Meir et al. [12] (this issue) claimed that PTH, by activating nuclear orphan receptor (Nurr1), can increase the transcription of FGF23 in bone cells. The transcription factor Nurr1 has been shown to be important for neuronal development. Structural analysis has found that Nurr1 protein is lacking a ligand-binding cavity, and therefore may act as a ligand-independent transcription factor. In the FGF23 promoter region, the presence of Nurr1 response elements raises the possibility of its role in FGF23 synthesis. In a cell-based system, through over-expression and knock down of Nurr1, an association between PTH and FGF23 is suggested [12]. Moreover, in a rat model of chronic kidney disease (CKD), increased Nurr1 mRNA and protein levels were associated with increased FGF23 mRNA expression, Calcimimetic treatment of these CKD animals reduced PTH and FGF23 levels, along with decreased calvarial Nurr1 mRNA and protein expression [12]. Despite the presence of Nurr1 responsive elements in FGF23 promoter regions, the functionality of Nurr1 responsive elements in FGF23 synthesis is not yet defined, and without mutagenesis studies, whether increased expression of Nurr1 and FGF23 is a mutual regulation or merely an epiphenomenon, could not be established. Moreover, to provide in vivo direct evidence, further studies will be needed to show that inactivating PTH signaling, by targeting its receptors, can block PTH induced Nurr1 and FGF23 expression in long bones. It is also worth mentioning that PTH induced FGF23 synthesis is a cell-line specific phenomenon. For instance, while PTH can induce FGF23 in UMR106 cell lines, no such response of PTH on FGF23 is noted in ROS16/2.8 cells.
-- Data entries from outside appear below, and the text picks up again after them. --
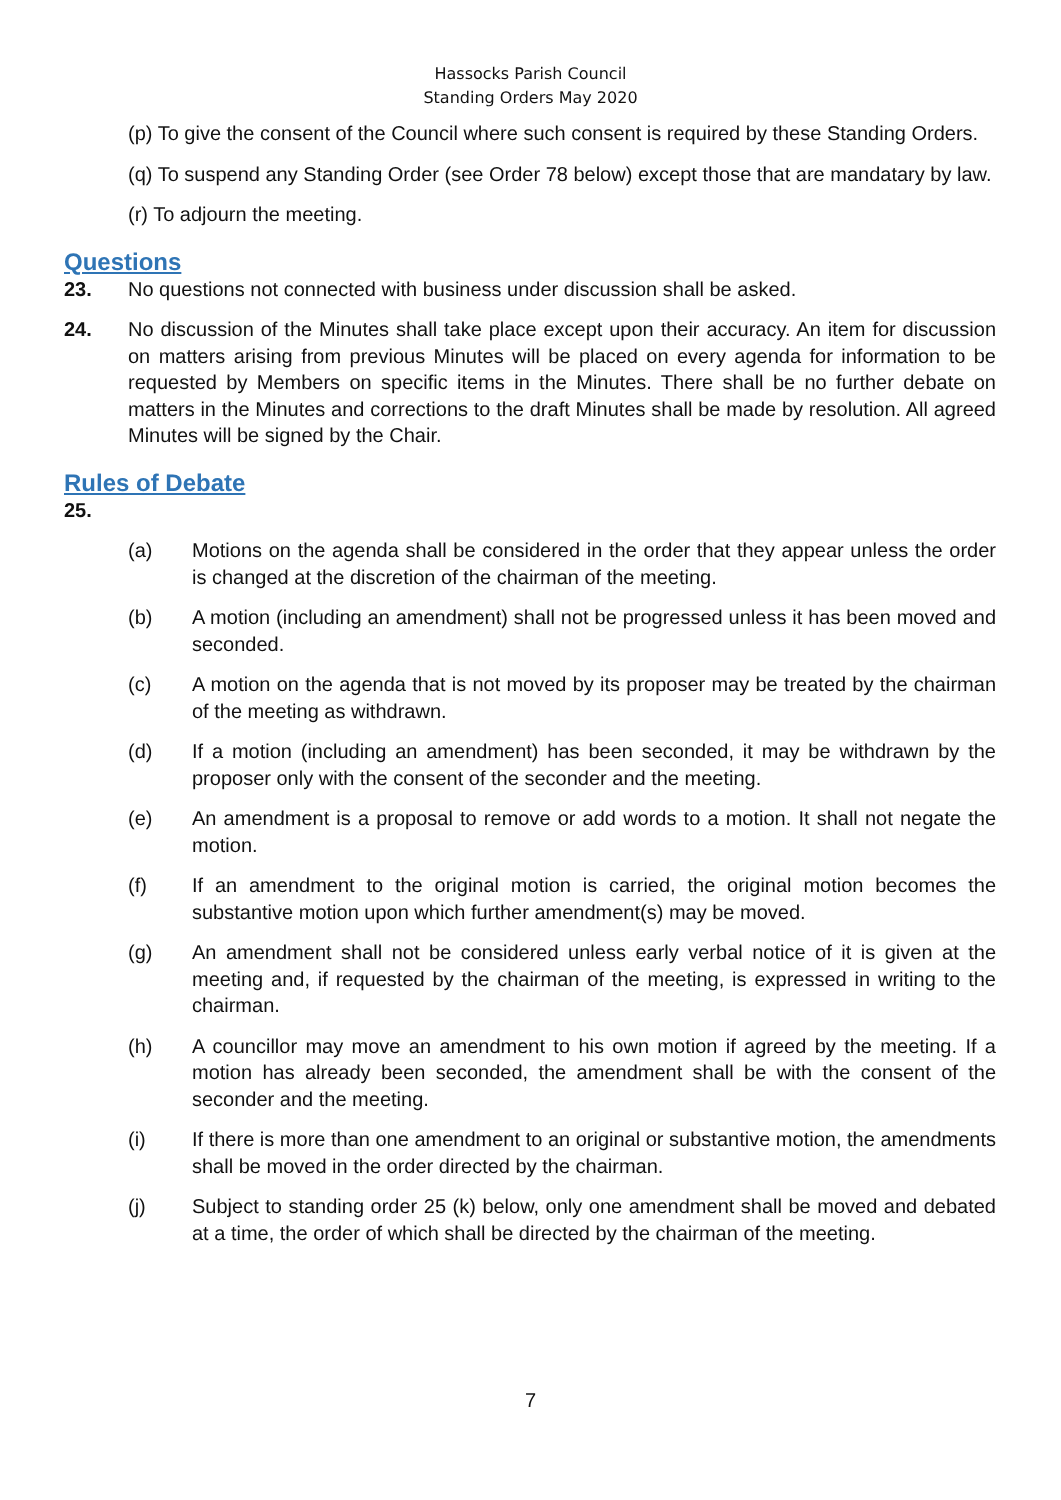Hassocks Parish Council
Standing Orders May 2020
(p) To give the consent of the Council where such consent is required by these Standing Orders.
(q) To suspend any Standing Order (see Order 78 below) except those that are mandatary by law.
(r) To adjourn the meeting.
Questions
23. No questions not connected with business under discussion shall be asked.
24. No discussion of the Minutes shall take place except upon their accuracy. An item for discussion on matters arising from previous Minutes will be placed on every agenda for information to be requested by Members on specific items in the Minutes. There shall be no further debate on matters in the Minutes and corrections to the draft Minutes shall be made by resolution. All agreed Minutes will be signed by the Chair.
Rules of Debate
25.
(a) Motions on the agenda shall be considered in the order that they appear unless the order is changed at the discretion of the chairman of the meeting.
(b) A motion (including an amendment) shall not be progressed unless it has been moved and seconded.
(c) A motion on the agenda that is not moved by its proposer may be treated by the chairman of the meeting as withdrawn.
(d) If a motion (including an amendment) has been seconded, it may be withdrawn by the proposer only with the consent of the seconder and the meeting.
(e) An amendment is a proposal to remove or add words to a motion. It shall not negate the motion.
(f) If an amendment to the original motion is carried, the original motion becomes the substantive motion upon which further amendment(s) may be moved.
(g) An amendment shall not be considered unless early verbal notice of it is given at the meeting and, if requested by the chairman of the meeting, is expressed in writing to the chairman.
(h) A councillor may move an amendment to his own motion if agreed by the meeting. If a motion has already been seconded, the amendment shall be with the consent of the seconder and the meeting.
(i) If there is more than one amendment to an original or substantive motion, the amendments shall be moved in the order directed by the chairman.
(j) Subject to standing order 25 (k) below, only one amendment shall be moved and debated at a time, the order of which shall be directed by the chairman of the meeting.
7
Despite a better understanding of FGF23 biology in systemic regulation of phosphate turnover [1], factors inducing its skeletal expression are not yet fully documented. 1,25-dihydroxyvitamin D, phosphate, calcium, iron, leptin, acidosis, secreted klotho and PTH are the factors currently known to induce FGF23 production (Fig. 1). It is a well-accepted fact that PTH can induce the synthesis of 1,25-dihydroxyvitamin D in the kidney, and that, in turn, 1,25-dihydroxyvitamin D can inhibit PTH secretion by the parathyroid glands. Recent studies have claimed that 1,25-dihydroxyvitamin D can stimulate FGF23 production in bone and that FGF23 can suppress 1,25-dihydroxyvitamin D production and PTH secretion. The ability of PTH to directly stimulate FGF23 expression forms an endocrine regulatory feedback loop to control mineral ion metabolism. Studies, as the one highlighted here [12], will help us to understand molecular regulation of FGF23 synthesis and identify its yet to be documented functions.

Figure 1

Schematic representation of currently known inducers of FGF23 production. (left) calcium (Ca++), phosphate (P), active vitamin D [1,25(OH)2D3], leptin, secreted Klotho (sKL), iron, and metabolic acidosis; (right) proposed direct stimulation of FGF23 by PTH via the Nurr1 transcription factor.